Description
❓ Question
I am trying to run GPU docker image using scripts and it looks like I have everything set up, but still I get the "Using cpu device" information during training.
I've downloaded the repo rl-baselines3-zoo
I've run the script with --device cuda and without (fallback to "auto")
./scripts/run_docker_gpu.sh python train.py --algo ppo --env CartPole-v1 --device cuda
I've checked the nvidia-smi on my host machine:
NVIDIA-SMI 570.124.04 Driver Version: 570.124.04 CUDA Version: 12.8
NVIDIA GeForce GTX 1080 Ti
I've checked the nvidia-smi from the image itself and I got the same output, so my GPU is visible from the image itself.
For that I've prepared docker compose file which I run like this:
docker compose run rl-baselines3-zoo
The file itself:
version: "3.8"
services:
rl-baselines3-zoo:
image: stablebaselines/rl-baselines3-zoo
volumes:
- ./:/rl-baselines3-zoo
runtime: nvidia # Add this line
deploy:
resources:
reservations:
devices:
- driver: nvidia
count: all
capabilities: [gpu]
working_dir: /rl-baselines3-zoo
command: /bin/bash
When I run nvidia-smi from the container I can see my gpu as pasted above.

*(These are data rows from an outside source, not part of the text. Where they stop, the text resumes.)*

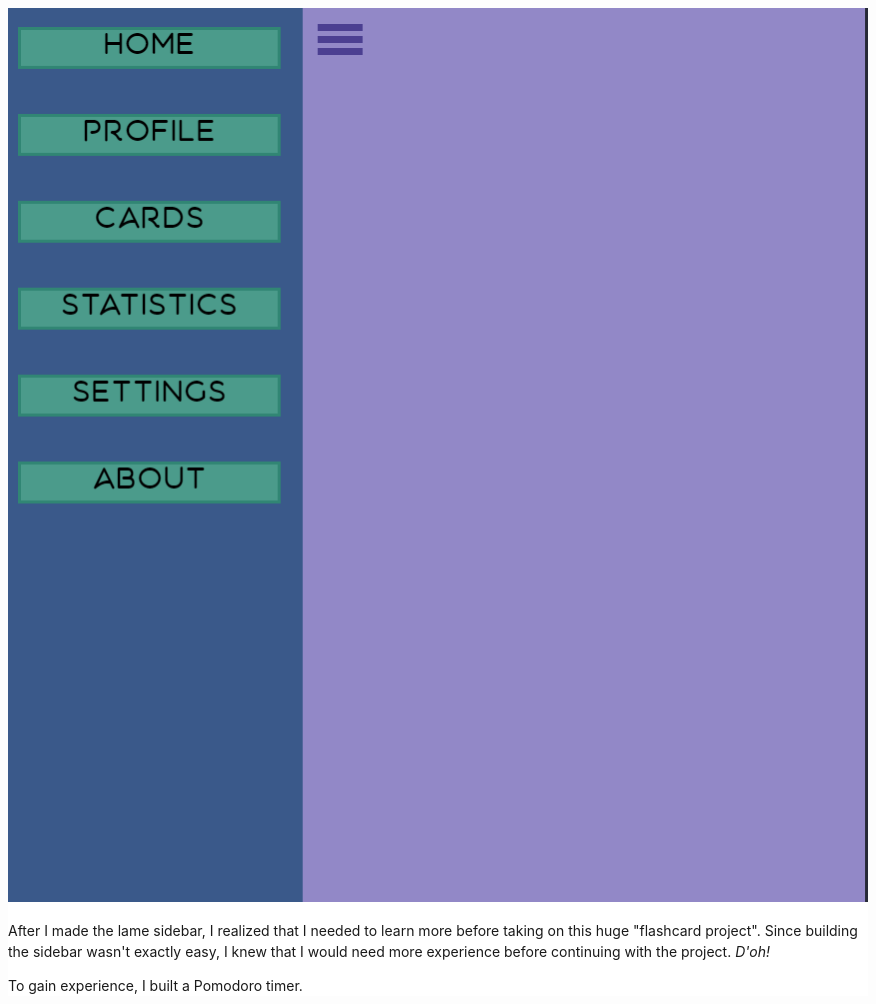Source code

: ![sigag-ui-development](/image/web-dev-a-year-later/baeuda-development.png)

After I made the lame sidebar, I realized that I needed to learn more before taking on this huge "flashcard project". Since building the sidebar wasn't exactly easy, I knew that I would need more experience before continuing with the project. *D'oh!*

To gain experience, I built a Pomodoro timer.

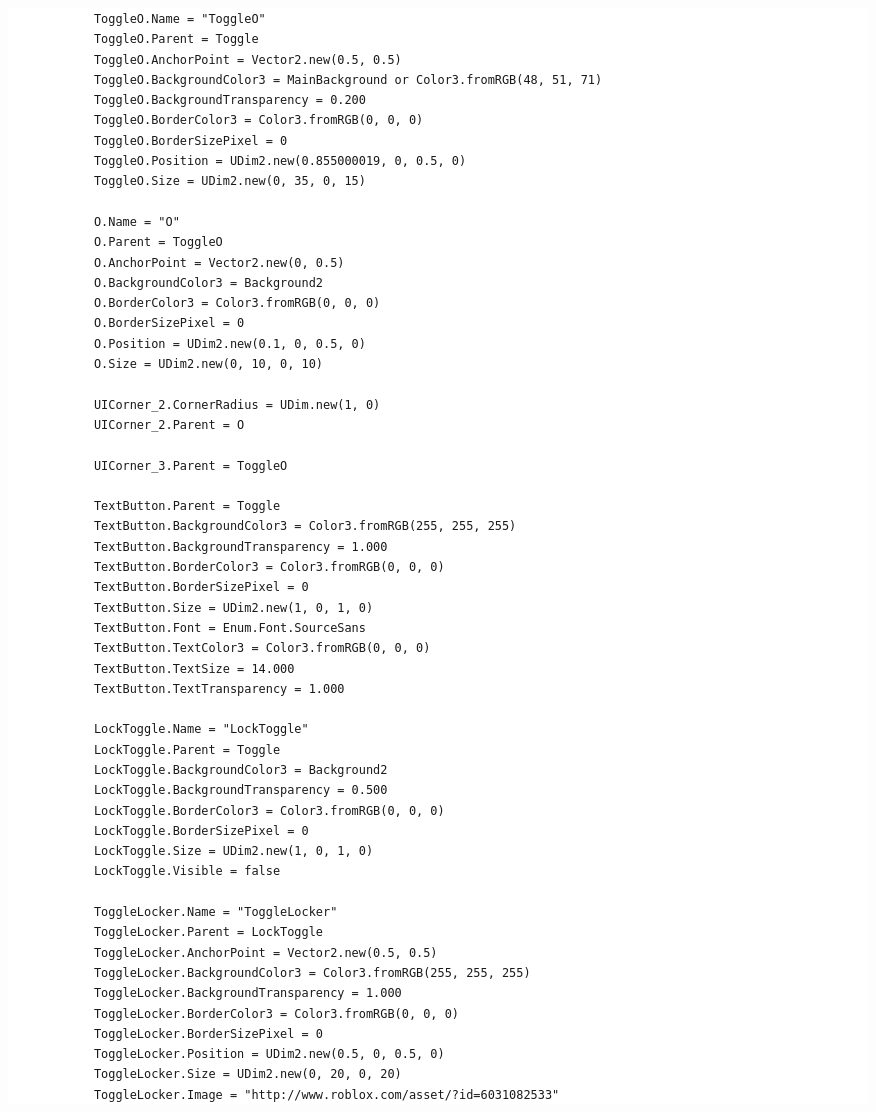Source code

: 				ToggleO.Name = "ToggleO"
				ToggleO.Parent = Toggle
				ToggleO.AnchorPoint = Vector2.new(0.5, 0.5)
				ToggleO.BackgroundColor3 = MainBackground or Color3.fromRGB(48, 51, 71)
				ToggleO.BackgroundTransparency = 0.200
				ToggleO.BorderColor3 = Color3.fromRGB(0, 0, 0)
				ToggleO.BorderSizePixel = 0
				ToggleO.Position = UDim2.new(0.855000019, 0, 0.5, 0)
				ToggleO.Size = UDim2.new(0, 35, 0, 15)

				O.Name = "O"
				O.Parent = ToggleO
				O.AnchorPoint = Vector2.new(0, 0.5)
				O.BackgroundColor3 = Background2
				O.BorderColor3 = Color3.fromRGB(0, 0, 0)
				O.BorderSizePixel = 0
				O.Position = UDim2.new(0.1, 0, 0.5, 0)
				O.Size = UDim2.new(0, 10, 0, 10)

				UICorner_2.CornerRadius = UDim.new(1, 0)
				UICorner_2.Parent = O

				UICorner_3.Parent = ToggleO

				TextButton.Parent = Toggle
				TextButton.BackgroundColor3 = Color3.fromRGB(255, 255, 255)
				TextButton.BackgroundTransparency = 1.000
				TextButton.BorderColor3 = Color3.fromRGB(0, 0, 0)
				TextButton.BorderSizePixel = 0
				TextButton.Size = UDim2.new(1, 0, 1, 0)
				TextButton.Font = Enum.Font.SourceSans
				TextButton.TextColor3 = Color3.fromRGB(0, 0, 0)
				TextButton.TextSize = 14.000
				TextButton.TextTransparency = 1.000

				LockToggle.Name = "LockToggle"
				LockToggle.Parent = Toggle
				LockToggle.BackgroundColor3 = Background2
				LockToggle.BackgroundTransparency = 0.500
				LockToggle.BorderColor3 = Color3.fromRGB(0, 0, 0)
				LockToggle.BorderSizePixel = 0
				LockToggle.Size = UDim2.new(1, 0, 1, 0)
				LockToggle.Visible = false

				ToggleLocker.Name = "ToggleLocker"
				ToggleLocker.Parent = LockToggle
				ToggleLocker.AnchorPoint = Vector2.new(0.5, 0.5)
				ToggleLocker.BackgroundColor3 = Color3.fromRGB(255, 255, 255)
				ToggleLocker.BackgroundTransparency = 1.000
				ToggleLocker.BorderColor3 = Color3.fromRGB(0, 0, 0)
				ToggleLocker.BorderSizePixel = 0
				ToggleLocker.Position = UDim2.new(0.5, 0, 0.5, 0)
				ToggleLocker.Size = UDim2.new(0, 20, 0, 20)
				ToggleLocker.Image = "http://www.roblox.com/asset/?id=6031082533"

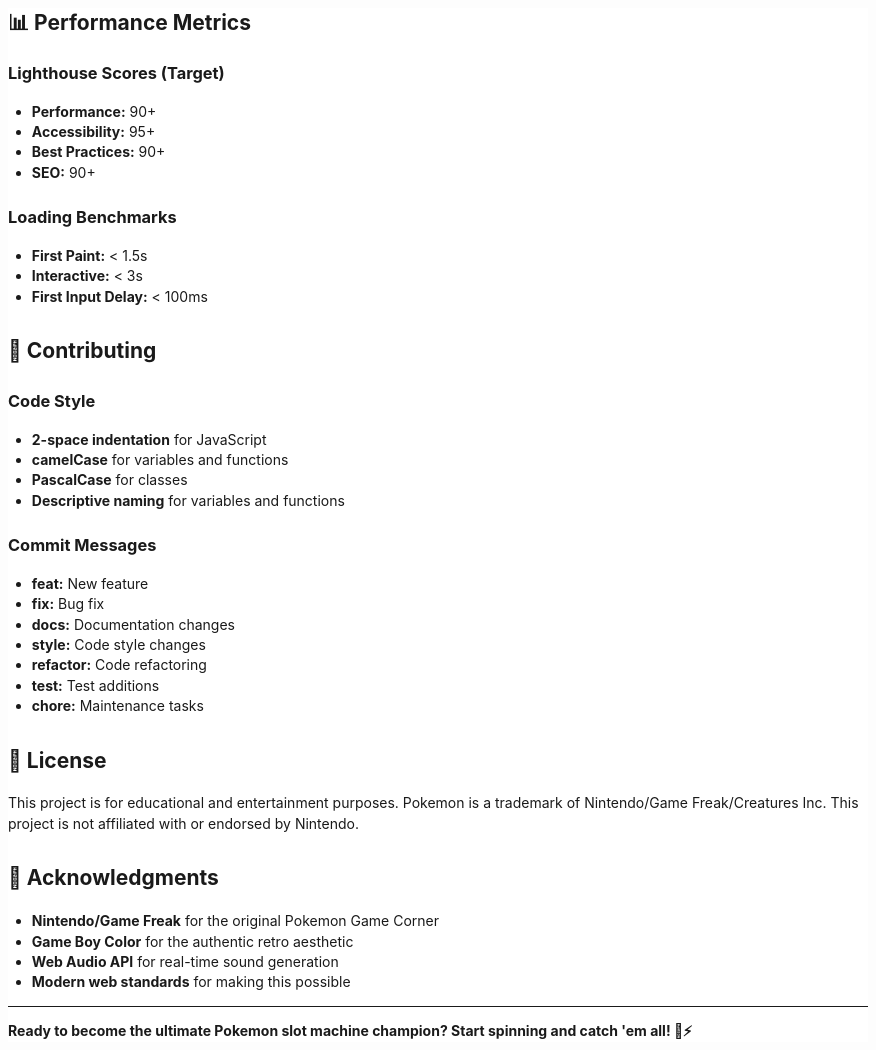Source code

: ## 📊 Performance Metrics

### Lighthouse Scores (Target)
- **Performance:** 90+
- **Accessibility:** 95+
- **Best Practices:** 90+
- **SEO:** 90+

### Loading Benchmarks
- **First Paint:** < 1.5s
- **Interactive:** < 3s
- **First Input Delay:** < 100ms

## 🤝 Contributing

### Code Style
- **2-space indentation** for JavaScript
- **camelCase** for variables and functions
- **PascalCase** for classes
- **Descriptive naming** for variables and functions

### Commit Messages
- **feat:** New feature
- **fix:** Bug fix
- **docs:** Documentation changes
- **style:** Code style changes
- **refactor:** Code refactoring
- **test:** Test additions
- **chore:** Maintenance tasks

## 📄 License

This project is for educational and entertainment purposes. Pokemon is a trademark of Nintendo/Game Freak/Creatures Inc. This project is not affiliated with or endorsed by Nintendo.

## 🎉 Acknowledgments

- **Nintendo/Game Freak** for the original Pokemon Game Corner
- **Game Boy Color** for the authentic retro aesthetic
- **Web Audio API** for real-time sound generation
- **Modern web standards** for making this possible

---

**Ready to become the ultimate Pokemon slot machine champion? Start spinning and catch 'em all! 🎰⚡**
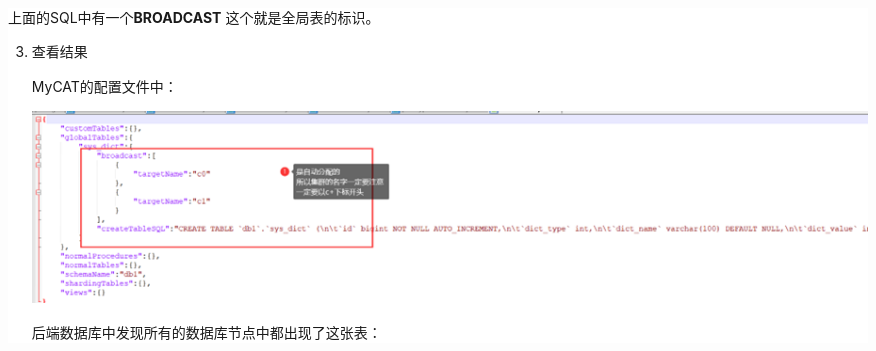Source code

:    上面的SQL中有一个**BROADCAST** 这个就是全局表的标识。

3. 查看结果

   MyCAT的配置文件中：

   ![image-20230101002714083](img\MyCAT55.png)

   后端数据库中发现所有的数据库节点中都出现了这张表：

The command:
(base) mambauser@c20a8aaf94f7:/rl-baselines3-zoo$ nvidia-smi
Whenever I run an example training script, it uses my CPU which I can see in System Monitor.
I've tried to run the command:
python train.py --algo ppo --env CartPole-v1
It doesn't matter if i run this from within the container or use ./scripts/run_docker_gpu.sh or if I try to force --device cuda, it still outputs:
========== CartPole-v1 ==========
Seed: 1578490461
Loading hyperparameters from: /rl-baselines3-zoo/hyperparams/ppo.yml
Default hyperparameters for environment (ones being tuned will be overridden):
OrderedDict([('batch_size', 256),
('clip_range', 'lin_0.2'),
('ent_coef', 0.0),
('gae_lambda', 0.8),
('gamma', 0.98),
('learning_rate', 'lin_0.001'),
('n_envs', 8),
('n_epochs', 20),
('n_steps', 32),
('n_timesteps', 100000.0),
('policy', 'MlpPolicy')])
Using 8 environments
Creating test environment
Using cpu device
Log path: logs/ppo/CartPole-v1_12
I know that cartpole and ppo might not be optimized for GPU and should be run on CPU, but still it bothers me. What am I missing?
What else I need to check?
I thought that this might be hardcoded to use CPU for this particular environment and algorithm but it seems like it isn't.
Checklist
- I have checked that there is no similar issue in the repo
- I have read the SB3 documentation
- I have read the RL Zoo documentation
- If code there is, it is minimal and working
- If code there is, it is formatted using the markdown code blocks for both code and stack traces.